'''

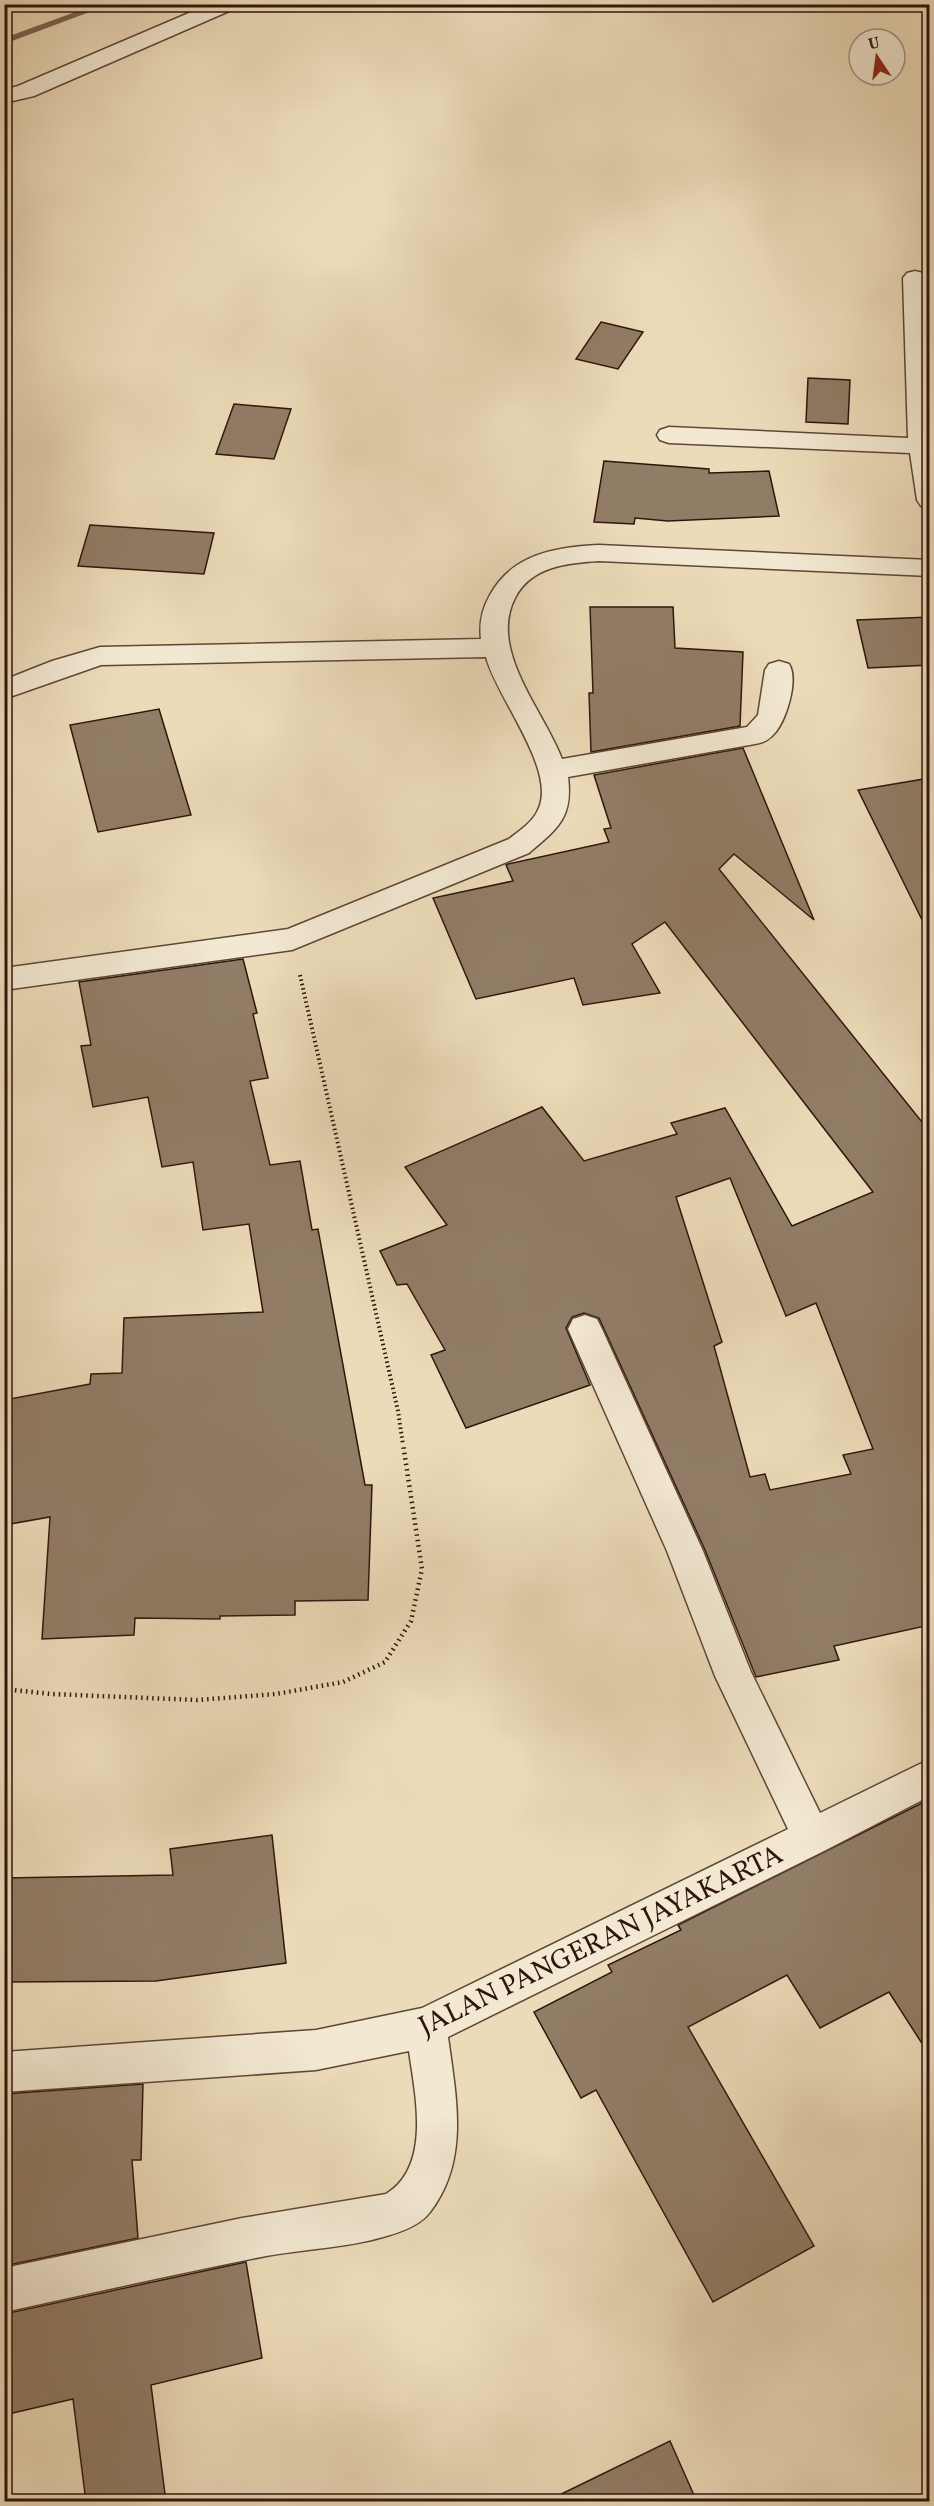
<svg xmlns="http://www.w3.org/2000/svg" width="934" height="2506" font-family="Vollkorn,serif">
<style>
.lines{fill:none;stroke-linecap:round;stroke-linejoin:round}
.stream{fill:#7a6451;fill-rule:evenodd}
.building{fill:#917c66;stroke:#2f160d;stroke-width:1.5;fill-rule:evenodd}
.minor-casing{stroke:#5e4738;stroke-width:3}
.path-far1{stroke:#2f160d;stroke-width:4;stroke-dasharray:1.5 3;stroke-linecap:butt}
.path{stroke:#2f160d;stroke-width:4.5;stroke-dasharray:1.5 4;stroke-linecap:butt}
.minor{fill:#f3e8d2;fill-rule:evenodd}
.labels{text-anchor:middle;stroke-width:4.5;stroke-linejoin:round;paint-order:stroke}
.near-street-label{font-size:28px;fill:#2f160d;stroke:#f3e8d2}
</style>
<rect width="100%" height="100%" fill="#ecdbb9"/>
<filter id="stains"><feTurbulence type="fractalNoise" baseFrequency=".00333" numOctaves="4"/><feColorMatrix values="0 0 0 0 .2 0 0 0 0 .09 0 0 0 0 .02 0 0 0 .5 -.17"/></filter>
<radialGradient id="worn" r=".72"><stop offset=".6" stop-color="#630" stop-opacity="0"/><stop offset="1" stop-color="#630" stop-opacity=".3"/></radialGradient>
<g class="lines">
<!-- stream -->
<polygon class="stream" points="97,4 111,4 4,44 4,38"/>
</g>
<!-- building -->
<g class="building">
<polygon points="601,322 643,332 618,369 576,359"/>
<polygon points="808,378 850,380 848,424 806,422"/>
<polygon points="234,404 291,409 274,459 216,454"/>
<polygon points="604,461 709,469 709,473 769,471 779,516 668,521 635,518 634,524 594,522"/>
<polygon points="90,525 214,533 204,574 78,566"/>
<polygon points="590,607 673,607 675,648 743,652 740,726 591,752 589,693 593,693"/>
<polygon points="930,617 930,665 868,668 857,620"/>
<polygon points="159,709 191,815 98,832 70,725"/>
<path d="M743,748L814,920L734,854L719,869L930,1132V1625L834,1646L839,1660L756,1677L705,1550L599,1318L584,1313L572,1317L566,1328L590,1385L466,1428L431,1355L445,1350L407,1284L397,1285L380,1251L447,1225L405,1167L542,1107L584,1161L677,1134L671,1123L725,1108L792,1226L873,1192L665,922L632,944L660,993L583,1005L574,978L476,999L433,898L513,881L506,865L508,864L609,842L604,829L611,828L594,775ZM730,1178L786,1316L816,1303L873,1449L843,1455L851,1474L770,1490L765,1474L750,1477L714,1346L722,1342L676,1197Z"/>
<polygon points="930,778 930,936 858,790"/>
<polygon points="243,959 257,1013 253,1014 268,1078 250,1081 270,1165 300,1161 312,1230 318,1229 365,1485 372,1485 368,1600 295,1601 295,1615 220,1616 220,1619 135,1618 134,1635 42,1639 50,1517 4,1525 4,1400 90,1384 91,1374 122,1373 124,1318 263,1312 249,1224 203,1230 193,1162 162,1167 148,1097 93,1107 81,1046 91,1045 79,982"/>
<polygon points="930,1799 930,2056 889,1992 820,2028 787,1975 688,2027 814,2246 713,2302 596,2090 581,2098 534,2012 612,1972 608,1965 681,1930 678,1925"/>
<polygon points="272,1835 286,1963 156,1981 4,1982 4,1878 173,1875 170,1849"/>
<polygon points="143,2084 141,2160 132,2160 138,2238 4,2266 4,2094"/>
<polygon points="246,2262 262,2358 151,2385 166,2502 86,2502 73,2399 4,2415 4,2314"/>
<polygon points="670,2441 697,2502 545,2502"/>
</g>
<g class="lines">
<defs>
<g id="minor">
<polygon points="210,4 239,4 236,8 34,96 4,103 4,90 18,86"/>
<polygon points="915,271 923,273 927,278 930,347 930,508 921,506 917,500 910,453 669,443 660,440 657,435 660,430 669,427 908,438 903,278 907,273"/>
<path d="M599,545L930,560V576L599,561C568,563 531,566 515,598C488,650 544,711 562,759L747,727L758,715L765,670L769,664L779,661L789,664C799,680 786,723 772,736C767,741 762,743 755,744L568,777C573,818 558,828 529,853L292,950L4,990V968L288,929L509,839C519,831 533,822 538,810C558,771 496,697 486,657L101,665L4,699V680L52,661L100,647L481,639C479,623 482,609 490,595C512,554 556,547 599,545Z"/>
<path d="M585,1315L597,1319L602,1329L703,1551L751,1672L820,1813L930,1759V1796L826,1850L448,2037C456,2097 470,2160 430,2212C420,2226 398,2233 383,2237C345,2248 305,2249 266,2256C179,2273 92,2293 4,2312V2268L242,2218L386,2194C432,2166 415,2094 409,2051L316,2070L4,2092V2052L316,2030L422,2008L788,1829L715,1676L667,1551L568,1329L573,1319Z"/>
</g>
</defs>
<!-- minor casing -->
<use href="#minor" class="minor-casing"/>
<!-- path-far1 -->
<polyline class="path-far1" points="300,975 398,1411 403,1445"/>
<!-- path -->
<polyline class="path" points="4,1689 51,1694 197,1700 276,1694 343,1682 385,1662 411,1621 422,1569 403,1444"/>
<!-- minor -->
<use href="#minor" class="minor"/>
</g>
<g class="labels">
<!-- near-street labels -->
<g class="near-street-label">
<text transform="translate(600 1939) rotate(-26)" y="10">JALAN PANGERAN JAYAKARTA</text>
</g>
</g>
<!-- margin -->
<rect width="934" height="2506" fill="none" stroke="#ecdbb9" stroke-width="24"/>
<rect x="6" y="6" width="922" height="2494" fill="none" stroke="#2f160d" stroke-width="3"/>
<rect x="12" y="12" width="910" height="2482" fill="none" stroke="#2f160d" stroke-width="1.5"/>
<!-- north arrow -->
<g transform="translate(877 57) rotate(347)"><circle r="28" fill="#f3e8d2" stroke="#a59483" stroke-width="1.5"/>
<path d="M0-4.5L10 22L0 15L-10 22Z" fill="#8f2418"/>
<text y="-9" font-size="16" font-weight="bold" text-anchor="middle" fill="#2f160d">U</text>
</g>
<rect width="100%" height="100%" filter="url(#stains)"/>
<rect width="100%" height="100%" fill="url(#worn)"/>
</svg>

'''

◆ Work item: Search the records for the string "linejoin" and, wherever a line contains it, please copy that line.

◆ Response:
.lines{fill:none;stroke-linecap:round;stroke-linejoin:round}
.labels{text-anchor:middle;stroke-width:4.5;stroke-linejoin:round;paint-order:stroke}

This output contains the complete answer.